Brodie was not among the top 100 defensemen drafted in Yahoo leagues, while Spurgeon was picked as roughly the 80th d-man. Fast forward to now, however, and Brodie is % owned in more than six times as many Yahoo leagues as Spurgeon, although much of that is due to the Wild’s early light schedule.

When it comes to injuries, Spurgeon has rightfully earned a spot as a “Band-Aid Boy Trainee”, having missed 12, nine, and 15 games in the past three seasons. On the other hand, Brodie has stayed largely healthy of late, playing in 81 games last season and 82 between the NHL and AHL in 2012-13.

 

Who Wins?

Brodie wins this battle – no doubt. Oh, and for the record – that would’ve been my conclusion even without him having continued his scorching start, which had him still at point per game levels after seven games, compared to Spurgeon having cooled off in week two.
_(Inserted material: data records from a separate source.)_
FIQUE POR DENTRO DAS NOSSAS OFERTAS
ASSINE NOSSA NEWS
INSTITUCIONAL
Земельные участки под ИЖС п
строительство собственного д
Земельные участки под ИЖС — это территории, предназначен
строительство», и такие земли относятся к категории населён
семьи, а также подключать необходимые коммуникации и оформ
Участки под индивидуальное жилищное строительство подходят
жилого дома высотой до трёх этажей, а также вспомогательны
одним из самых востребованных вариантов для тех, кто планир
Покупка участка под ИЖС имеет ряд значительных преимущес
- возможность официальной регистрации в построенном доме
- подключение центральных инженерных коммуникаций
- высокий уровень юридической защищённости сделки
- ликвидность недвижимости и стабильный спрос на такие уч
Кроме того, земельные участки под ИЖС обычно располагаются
One key is that although Brodie also had a six points in six game stretch last season, this time he’s fired 16 Shots on goal in seven games, compared to just three total Shots during his 2013-14 streak. But one downside is his PDO (1097 at 5×5), IPP (50% at 5×5), and Shooting % (18.8%) numbers are all far above normal levels, and thus bound to fall, along with his points output.
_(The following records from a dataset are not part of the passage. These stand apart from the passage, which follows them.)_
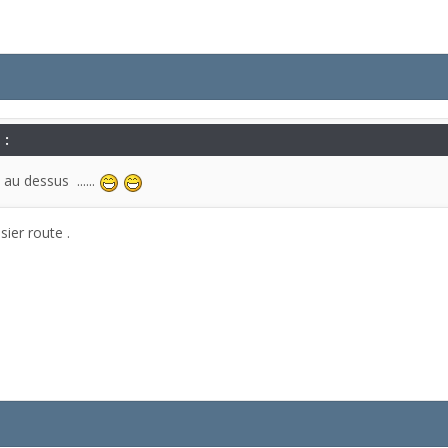
 :
u dessus ......
sier route .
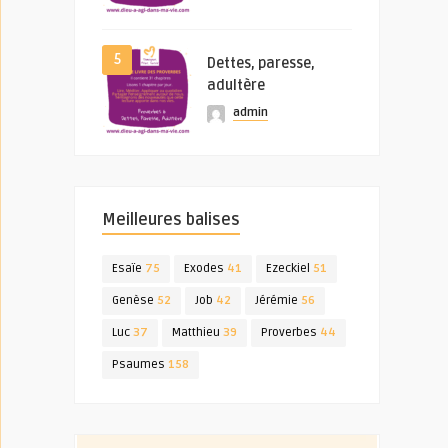
5
Dettes, paresse,
adultère
admin
Meilleures balises
Esaïe
75
Exodes
41
Ezeckiel
51
Genèse
52
Job
42
Jérémie
56
Luc
37
Matthieu
39
Proverbes
44
Psaumes
158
Even still, another significant benefit to Brodie – especially for those in keeper leagues – is that Wideman and Kris Russell are viable candidates to get traded before their deals end, respectively, after 2015-16 and 2016-17, leaving Brodie as an undisputed top guy very soon, with the main benefit likely coming in the form of a major uptick in PP Ice Time (the two have combined to receive over 5:00 per game in 2014-15 so far).

Meanwhile, Spurgeon’s apparent continued unwillingness to shoot the puck (just five Shots through four games), and both the talent and long term contract status of Minnesota blueliners, will work against him being able to become even a 35-40 point guy in the near future.
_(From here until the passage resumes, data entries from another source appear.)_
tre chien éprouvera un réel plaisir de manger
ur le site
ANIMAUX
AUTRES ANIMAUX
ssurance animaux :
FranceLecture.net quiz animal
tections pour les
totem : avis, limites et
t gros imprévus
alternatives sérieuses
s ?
But for those of you in one year leagues – we’re fast approaching the point where Brodie becomes a guy whom you owe it to yourself to trade. For one, you probably got him for nothing or next to nothing, so your ROI will be huge. And not only are his luck-based metrics off the charts right now, but the reality is that last season saw only four teams with two rearguards who scored more than 40 points (and only one for 2011-12), so Brodie has his work cut out for him to surpass that threshold given Calgary’s offense and Mark Giordano still being the team’s undisputed #1 d-man.

Given this, it’s best to try and flip Brodie to get a proven asset who’s started slow (maybe Ryan McDonagh or James Wisniewski) or even to plug a hole at another position in your line-up, in which case you can replace him with a guy from the waiver wire – maybe Spurgeon, since in the end he should finish within 5-10 points of Brodie this season.

Of course if you’re lucky enough to have Brodie in a keeper league – enjoy the ride, but don’t turn a deaf ear entirely toward trade offers, since just maybe someone will believe the hype and be willing to overpay enough (50+ point level) to make it so you have no choice but to move Brodie at this time.